[Data for processing — start]

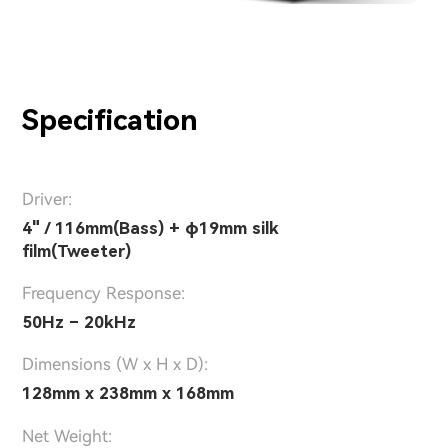
Specification
Driver:
4" / 116mm(Bass) + φ19mm silk
film(Tweeter)
Frequency Response:
50Hz – 20kHz
Dimensions (W x H x D):
128mm x 238mm x 168mm
Net Weight:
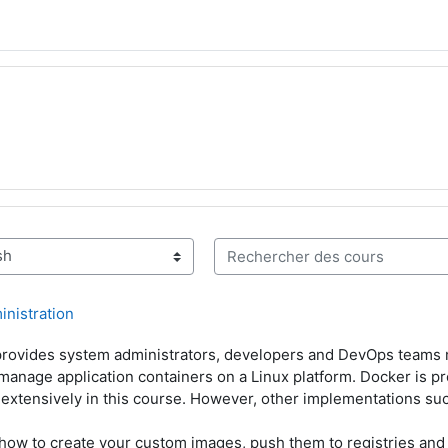
Rechercher des cours
inistration
 provides system administrators, developers and DevOps teams
 manage application containers on a Linux platform. Docker is p
d extensively in this course. However, other implementations su
how to create your custom images, push them to registries and 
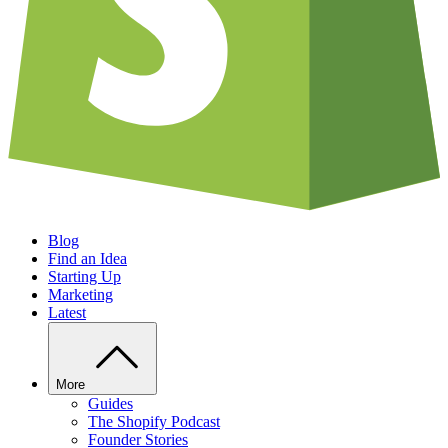
Blog
Find an Idea
Starting Up
Marketing
Latest
More
Guides
The Shopify Podcast
Founder Stories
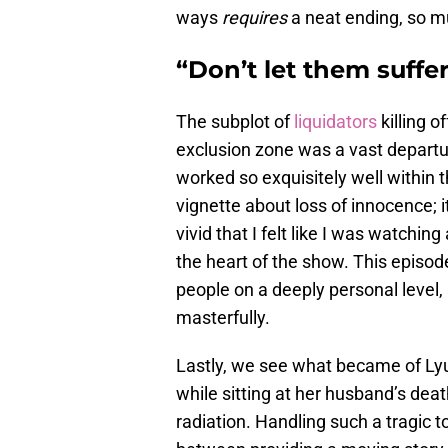
ways
requires
a neat ending, so m
“Don’t let them suffer
The subplot of
liquidators
killing o
exclusion zone was a vast departur
worked so exquisitely well within t
vignette about loss of innocence; i
vivid that I felt like I was watchin
the heart of the show. This episod
people on a deeply personal level, 
masterfully.
Lastly, we see what became of Lyu
while sitting at her husband’s dea
radiation. Handling such a tragic t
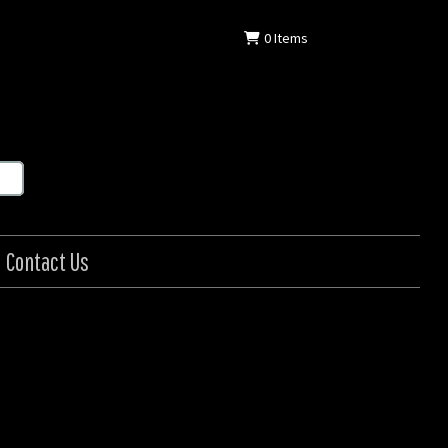
0
Items
Contact Us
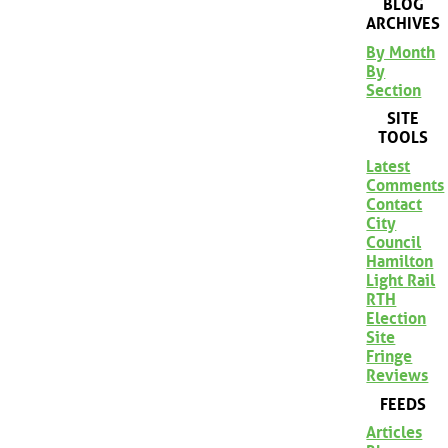
BLOG
ARCHIVES
By Month
By
Section
SITE
TOOLS
Latest
Comments
Contact
City
Council
Hamilton
Light Rail
RTH
Election
Site
Fringe
Reviews
FEEDS
Articles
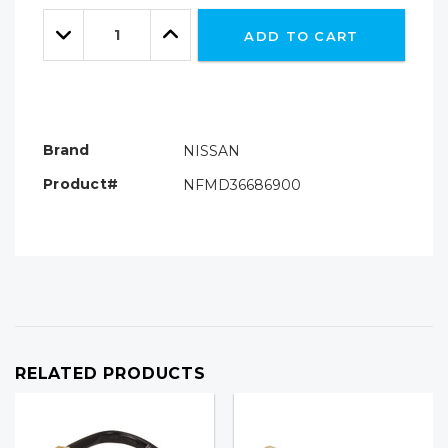
Only
Quantity:
left
Decrease
Increase
ADD TO CART
Quantity:
Quantity:
Brand
NISSAN
Product#
NFMD36686900
RELATED PRODUCTS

[Data for processing — finish]

Written task: Please pull out every line from the entries above that contains the word "them".

Solution for this problem:
how to create your custom images, push them to registries and 
“Don’t let them suffer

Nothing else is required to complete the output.